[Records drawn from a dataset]
--- START ---

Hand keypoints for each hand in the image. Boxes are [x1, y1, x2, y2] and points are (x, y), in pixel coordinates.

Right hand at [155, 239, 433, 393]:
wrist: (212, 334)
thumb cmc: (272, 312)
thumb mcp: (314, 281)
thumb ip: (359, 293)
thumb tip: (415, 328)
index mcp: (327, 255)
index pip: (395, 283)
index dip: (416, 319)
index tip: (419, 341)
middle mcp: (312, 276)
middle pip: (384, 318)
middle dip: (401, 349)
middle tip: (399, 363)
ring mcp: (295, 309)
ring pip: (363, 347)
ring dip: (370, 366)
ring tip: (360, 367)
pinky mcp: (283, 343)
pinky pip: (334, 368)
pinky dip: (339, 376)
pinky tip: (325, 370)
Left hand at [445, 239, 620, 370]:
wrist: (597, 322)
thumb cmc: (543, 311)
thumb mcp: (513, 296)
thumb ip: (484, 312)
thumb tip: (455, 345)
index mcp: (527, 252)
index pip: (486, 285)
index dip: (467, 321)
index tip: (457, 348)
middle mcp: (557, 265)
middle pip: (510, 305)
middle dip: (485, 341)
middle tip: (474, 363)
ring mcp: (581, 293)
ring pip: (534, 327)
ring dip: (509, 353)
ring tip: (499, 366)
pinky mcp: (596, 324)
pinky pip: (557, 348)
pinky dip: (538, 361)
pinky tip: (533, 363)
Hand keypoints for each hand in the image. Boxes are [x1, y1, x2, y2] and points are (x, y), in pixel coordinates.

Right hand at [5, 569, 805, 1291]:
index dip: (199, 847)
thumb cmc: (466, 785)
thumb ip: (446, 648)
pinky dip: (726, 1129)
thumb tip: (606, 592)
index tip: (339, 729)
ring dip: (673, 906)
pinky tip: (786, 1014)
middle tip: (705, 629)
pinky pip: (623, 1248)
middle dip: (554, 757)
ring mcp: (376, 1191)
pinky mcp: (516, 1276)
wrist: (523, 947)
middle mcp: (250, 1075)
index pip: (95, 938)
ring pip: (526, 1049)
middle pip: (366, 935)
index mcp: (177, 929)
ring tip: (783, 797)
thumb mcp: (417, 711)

--- END ---

**Description of the task**
The response should consist of every record above, reproduced exactly.

**Result below**
Hand keypoints for each hand in the image. Boxes are [x1, y1, x2, y2] and points are (x, y), in pixel coordinates.

Right hand at [155, 239, 433, 393]:
wrist: (212, 334)
thumb cmc: (272, 312)
thumb mcp: (314, 281)
thumb ip: (359, 293)
thumb tip: (415, 328)
index mcp: (327, 255)
index pip: (395, 283)
index dip: (416, 319)
index tip: (419, 341)
middle mcp: (312, 276)
middle pip: (384, 318)
middle dip: (401, 349)
middle tip: (399, 363)
ring mcp: (295, 309)
ring pip: (363, 347)
ring dip: (370, 366)
ring tip: (360, 367)
pinky mcp: (283, 343)
pinky pip: (334, 368)
pinky dip: (339, 376)
pinky tip: (325, 370)
Left hand at [445, 239, 620, 370]:
wrist: (597, 322)
thumb cmc: (543, 311)
thumb mcp: (513, 296)
thumb ip: (484, 312)
thumb tip: (455, 345)
index mcp: (527, 252)
index pip: (486, 285)
index dip: (467, 321)
index tip: (457, 348)
middle mcp: (557, 265)
middle pip: (510, 305)
middle dip: (485, 341)
middle tip: (474, 363)
ring mcp: (581, 293)
ring pip: (534, 327)
ring dip: (509, 353)
ring tip: (499, 366)
pinky mcp: (596, 324)
pinky pip: (557, 348)
pinky dip: (538, 361)
pinky tip: (533, 363)
Hand keypoints for each hand in the image. Boxes are [x1, y1, x2, y2] and points are (x, y), in pixel coordinates.

Right hand at [5, 569, 805, 1291]:
index dip: (199, 847)
thumb cmc: (466, 785)
thumb ip: (446, 648)
pinky dip: (726, 1129)
thumb tip: (606, 592)
index tip: (339, 729)
ring dip: (673, 906)
pinky tip: (786, 1014)
middle tip: (705, 629)
pinky pip: (623, 1248)
middle dip: (554, 757)
ring mcp: (376, 1191)
pinky mcp: (516, 1276)
wrist: (523, 947)
middle mcp: (250, 1075)
index pip: (95, 938)
ring pip: (526, 1049)
middle pip: (366, 935)
index mcp: (177, 929)
ring tip: (783, 797)
thumb mcp: (417, 711)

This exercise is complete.